From Outcome to Process: Optimizing MoE Load Balancing with MCTS
Wenjun Ke | Hengyuan Xu | Ziyu Shang | Yao He | Jiahao Wang | Zijie Xu | Peng Wang | Yuhang Lou | Jiajun Liu
Findings of the Association for Computational Linguistics: ACL 2026
Wenjun Ke | Hengyuan Xu | Ziyu Shang | Yao He | Jiahao Wang | Zijie Xu | Peng Wang | Yuhang Lou | Jiajun Liu
Findings of the Association for Computational Linguistics: ACL 2026
Mixture of Experts (MoE) dynamically routes inputs to specialized expert networks, enabling large language models to scale capacity with low inference overhead.
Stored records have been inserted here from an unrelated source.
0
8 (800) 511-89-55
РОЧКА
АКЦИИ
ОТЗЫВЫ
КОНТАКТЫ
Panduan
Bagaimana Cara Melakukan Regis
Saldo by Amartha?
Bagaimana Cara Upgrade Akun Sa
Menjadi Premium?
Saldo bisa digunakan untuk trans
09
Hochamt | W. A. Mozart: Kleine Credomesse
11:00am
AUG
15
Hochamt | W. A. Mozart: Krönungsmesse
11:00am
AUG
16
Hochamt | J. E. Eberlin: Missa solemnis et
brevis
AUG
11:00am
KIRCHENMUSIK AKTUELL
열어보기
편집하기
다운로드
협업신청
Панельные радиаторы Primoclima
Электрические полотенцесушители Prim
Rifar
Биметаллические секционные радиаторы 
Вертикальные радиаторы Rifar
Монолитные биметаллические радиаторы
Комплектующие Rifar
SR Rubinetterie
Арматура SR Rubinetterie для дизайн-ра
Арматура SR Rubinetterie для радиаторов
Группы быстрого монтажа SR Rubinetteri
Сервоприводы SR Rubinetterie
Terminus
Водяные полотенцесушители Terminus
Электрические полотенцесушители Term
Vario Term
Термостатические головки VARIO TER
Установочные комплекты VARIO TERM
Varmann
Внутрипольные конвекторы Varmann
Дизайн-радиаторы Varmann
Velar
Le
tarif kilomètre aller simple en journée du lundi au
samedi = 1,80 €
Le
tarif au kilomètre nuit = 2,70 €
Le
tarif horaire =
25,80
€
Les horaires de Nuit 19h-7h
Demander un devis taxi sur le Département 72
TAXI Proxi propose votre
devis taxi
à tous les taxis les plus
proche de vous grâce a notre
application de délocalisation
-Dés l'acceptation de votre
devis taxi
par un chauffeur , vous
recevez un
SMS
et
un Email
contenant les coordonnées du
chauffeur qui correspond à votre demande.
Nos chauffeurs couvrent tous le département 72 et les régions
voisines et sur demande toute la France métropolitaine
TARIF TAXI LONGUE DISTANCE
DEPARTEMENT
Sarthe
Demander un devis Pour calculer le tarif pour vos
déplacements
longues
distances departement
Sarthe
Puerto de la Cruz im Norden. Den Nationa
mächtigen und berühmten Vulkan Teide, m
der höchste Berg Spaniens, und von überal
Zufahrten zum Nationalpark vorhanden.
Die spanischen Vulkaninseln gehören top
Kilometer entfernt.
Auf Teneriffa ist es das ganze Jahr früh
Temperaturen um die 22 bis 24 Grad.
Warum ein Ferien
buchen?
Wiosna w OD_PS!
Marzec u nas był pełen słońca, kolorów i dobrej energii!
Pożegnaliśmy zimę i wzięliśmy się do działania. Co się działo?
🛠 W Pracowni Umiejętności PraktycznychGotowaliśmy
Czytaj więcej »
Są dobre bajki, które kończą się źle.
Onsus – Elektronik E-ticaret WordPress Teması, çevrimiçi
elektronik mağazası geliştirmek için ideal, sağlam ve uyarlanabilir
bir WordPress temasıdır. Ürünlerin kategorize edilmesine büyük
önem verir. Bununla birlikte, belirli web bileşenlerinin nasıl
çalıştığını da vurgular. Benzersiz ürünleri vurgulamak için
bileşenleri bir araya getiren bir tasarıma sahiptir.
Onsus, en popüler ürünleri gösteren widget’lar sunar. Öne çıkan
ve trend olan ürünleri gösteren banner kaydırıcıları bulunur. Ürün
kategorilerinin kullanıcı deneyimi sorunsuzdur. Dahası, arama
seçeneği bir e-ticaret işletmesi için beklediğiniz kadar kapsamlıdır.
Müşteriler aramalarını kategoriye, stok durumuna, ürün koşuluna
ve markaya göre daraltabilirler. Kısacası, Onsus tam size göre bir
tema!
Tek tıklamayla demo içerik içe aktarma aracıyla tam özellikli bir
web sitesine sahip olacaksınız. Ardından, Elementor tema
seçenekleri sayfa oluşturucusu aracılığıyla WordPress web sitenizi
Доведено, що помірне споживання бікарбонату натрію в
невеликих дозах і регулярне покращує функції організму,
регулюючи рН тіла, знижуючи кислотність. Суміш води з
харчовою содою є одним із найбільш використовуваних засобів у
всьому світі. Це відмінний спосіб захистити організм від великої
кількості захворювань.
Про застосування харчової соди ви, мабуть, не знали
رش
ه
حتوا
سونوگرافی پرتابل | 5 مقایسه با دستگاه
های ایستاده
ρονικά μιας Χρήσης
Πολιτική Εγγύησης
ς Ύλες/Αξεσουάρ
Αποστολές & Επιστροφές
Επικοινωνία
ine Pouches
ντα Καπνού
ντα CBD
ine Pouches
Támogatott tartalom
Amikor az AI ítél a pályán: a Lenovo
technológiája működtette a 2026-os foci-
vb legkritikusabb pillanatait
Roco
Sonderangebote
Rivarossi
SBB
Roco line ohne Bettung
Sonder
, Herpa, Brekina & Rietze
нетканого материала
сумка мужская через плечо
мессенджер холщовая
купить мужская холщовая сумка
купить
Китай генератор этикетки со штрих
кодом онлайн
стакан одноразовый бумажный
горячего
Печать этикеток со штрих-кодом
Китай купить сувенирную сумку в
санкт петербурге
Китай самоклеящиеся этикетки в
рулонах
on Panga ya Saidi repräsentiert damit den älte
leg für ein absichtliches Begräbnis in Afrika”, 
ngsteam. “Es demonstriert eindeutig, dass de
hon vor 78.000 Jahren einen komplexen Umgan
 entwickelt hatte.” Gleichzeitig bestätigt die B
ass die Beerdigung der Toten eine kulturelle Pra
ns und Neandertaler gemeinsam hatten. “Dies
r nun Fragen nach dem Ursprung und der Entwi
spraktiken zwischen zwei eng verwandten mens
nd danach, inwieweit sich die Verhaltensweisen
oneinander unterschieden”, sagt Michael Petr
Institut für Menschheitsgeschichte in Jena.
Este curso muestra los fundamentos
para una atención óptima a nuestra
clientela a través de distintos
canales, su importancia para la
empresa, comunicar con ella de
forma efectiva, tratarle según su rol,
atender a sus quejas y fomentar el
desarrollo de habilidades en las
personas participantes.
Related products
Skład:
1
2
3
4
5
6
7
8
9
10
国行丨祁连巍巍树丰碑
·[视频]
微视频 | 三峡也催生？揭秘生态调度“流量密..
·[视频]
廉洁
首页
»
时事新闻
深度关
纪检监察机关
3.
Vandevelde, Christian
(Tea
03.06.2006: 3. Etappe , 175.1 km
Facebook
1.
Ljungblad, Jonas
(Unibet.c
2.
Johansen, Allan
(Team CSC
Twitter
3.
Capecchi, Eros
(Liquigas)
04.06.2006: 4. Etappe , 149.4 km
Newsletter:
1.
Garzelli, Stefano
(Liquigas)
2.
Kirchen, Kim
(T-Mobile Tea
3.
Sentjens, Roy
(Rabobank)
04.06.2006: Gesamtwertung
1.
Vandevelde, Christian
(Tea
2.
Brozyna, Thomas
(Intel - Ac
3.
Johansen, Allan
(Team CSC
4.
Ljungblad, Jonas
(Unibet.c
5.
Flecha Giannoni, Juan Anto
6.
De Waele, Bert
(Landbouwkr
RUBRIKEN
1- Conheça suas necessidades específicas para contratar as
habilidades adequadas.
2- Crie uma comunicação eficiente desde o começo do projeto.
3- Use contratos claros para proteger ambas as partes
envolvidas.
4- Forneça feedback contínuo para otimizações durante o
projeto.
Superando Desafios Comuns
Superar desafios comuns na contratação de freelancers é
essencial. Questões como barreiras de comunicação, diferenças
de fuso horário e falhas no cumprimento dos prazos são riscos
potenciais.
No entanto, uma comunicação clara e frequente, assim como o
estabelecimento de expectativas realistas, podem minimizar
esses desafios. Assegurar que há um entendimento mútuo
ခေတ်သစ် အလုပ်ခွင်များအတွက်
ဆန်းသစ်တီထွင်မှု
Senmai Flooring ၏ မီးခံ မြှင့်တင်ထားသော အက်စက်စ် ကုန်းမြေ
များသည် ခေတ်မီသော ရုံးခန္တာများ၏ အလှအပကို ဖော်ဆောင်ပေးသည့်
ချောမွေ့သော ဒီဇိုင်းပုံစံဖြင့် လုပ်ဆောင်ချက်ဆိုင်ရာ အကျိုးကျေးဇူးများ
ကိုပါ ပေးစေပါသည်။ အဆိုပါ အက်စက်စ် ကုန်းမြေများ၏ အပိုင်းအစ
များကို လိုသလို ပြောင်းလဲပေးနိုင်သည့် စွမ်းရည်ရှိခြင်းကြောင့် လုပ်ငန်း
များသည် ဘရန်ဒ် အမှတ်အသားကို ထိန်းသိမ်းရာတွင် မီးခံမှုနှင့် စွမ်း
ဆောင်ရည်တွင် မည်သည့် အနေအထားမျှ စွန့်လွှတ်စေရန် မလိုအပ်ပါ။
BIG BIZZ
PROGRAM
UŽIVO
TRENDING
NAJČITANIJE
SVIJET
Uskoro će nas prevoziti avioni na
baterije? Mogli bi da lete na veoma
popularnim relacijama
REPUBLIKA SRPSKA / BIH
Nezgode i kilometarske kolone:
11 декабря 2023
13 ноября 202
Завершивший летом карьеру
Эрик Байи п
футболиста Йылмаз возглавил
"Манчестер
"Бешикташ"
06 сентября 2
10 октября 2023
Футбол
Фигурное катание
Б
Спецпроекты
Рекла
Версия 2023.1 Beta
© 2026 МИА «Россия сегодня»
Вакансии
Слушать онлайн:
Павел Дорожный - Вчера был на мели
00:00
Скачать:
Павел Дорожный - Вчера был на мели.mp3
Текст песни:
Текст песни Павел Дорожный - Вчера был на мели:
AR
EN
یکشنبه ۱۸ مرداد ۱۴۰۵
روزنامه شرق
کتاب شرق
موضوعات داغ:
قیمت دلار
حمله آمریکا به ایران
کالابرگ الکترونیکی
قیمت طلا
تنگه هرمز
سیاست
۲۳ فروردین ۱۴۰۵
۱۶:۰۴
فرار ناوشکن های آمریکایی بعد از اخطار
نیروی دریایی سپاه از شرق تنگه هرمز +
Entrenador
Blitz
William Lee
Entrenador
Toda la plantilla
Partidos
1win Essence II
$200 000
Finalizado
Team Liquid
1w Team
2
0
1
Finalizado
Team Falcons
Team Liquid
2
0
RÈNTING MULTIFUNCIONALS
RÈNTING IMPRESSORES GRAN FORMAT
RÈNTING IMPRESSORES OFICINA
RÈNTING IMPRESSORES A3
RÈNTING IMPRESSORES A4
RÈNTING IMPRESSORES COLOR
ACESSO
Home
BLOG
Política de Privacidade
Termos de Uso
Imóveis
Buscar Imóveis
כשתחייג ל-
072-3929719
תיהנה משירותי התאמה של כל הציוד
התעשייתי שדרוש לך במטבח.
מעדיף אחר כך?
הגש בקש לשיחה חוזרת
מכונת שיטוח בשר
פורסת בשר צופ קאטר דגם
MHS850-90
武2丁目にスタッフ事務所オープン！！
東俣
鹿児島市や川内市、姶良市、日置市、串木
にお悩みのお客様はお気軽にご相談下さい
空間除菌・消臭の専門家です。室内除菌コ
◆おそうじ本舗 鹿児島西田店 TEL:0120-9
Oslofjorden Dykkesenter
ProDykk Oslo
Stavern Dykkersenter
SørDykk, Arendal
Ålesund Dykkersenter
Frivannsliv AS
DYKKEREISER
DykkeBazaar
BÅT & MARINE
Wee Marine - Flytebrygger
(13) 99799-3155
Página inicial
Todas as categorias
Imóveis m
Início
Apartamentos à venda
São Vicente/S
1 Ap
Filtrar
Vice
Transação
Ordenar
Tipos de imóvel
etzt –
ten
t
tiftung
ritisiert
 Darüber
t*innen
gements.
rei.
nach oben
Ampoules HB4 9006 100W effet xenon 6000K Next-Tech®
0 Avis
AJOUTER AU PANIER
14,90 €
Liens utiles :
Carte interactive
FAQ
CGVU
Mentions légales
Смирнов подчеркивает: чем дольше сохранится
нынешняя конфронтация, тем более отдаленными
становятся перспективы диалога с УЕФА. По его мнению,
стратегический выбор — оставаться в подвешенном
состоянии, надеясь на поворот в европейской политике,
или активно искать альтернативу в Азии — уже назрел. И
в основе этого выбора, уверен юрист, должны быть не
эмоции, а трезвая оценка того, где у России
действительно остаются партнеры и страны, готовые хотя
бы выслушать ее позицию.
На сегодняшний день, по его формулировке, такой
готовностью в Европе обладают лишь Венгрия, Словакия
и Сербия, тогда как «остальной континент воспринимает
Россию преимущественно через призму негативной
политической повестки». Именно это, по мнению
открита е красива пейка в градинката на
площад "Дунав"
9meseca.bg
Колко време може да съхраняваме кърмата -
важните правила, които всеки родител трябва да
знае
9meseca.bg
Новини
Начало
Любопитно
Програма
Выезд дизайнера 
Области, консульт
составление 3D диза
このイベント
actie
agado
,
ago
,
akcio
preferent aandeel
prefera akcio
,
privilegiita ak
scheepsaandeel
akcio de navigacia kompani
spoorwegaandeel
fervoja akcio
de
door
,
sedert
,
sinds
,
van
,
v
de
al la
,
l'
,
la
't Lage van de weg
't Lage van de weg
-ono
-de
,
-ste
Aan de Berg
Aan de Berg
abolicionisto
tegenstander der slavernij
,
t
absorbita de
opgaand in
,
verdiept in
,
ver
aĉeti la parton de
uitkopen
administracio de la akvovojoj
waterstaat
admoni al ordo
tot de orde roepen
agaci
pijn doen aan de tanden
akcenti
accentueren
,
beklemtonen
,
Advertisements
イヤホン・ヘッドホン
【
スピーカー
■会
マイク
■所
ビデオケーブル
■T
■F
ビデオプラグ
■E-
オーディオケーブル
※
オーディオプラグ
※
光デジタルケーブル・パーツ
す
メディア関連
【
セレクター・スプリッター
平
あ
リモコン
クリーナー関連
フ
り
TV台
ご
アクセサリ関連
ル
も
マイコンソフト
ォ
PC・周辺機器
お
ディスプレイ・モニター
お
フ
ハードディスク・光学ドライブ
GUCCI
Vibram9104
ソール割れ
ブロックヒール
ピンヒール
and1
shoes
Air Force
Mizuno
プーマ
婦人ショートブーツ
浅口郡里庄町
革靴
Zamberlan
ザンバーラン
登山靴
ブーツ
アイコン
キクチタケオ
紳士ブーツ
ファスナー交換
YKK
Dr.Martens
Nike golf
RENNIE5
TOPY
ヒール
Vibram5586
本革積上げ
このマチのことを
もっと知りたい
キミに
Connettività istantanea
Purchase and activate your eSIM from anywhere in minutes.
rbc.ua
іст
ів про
To further improve MoE’s parameter efficiency in resource-constrained scenarios, LoRA–MoE integrates LoRA for lightweight adaptation while preserving MoE’s specialization. Despite these benefits, the effectiveness of LoRA–MoE still hinges on balanced expert utilization, where certain experts dominate activations while most remain underutilized. Existing balancing strategies focus on constraining the final distribution of expert usage, but overlook the routing decisions made at each layer. As a result, imbalances gradually accumulate across the routing hierarchy. To address this challenge, we propose LayerMoE, a novel three-stage framework that leverages process-level rewards to guide balanced expert routing. Specifically, to overcome the limitation of focusing only on final losses and ignoring intermediate routing, we introduce Monte Carlo Tree Search (MCTS)-based sampling that decomposes outcome-level supervision into layer-wise reward signals, guiding expert choices throughout the routing process. For efficiency, we organize Transformer layers into groups, which constrain the search space of MCTS and keep exploration overhead tractable while retaining the hierarchical structure. Extensive experiments on representative datasets (e.g., ARC, RACE, OBQA) show that applying LayerMoE consistently improves the performance of state-of-the-art LoRA-MoE baselines, yielding an average accuracy gain of 1.39%. Notably, the maximum improvement reaches 2.50%.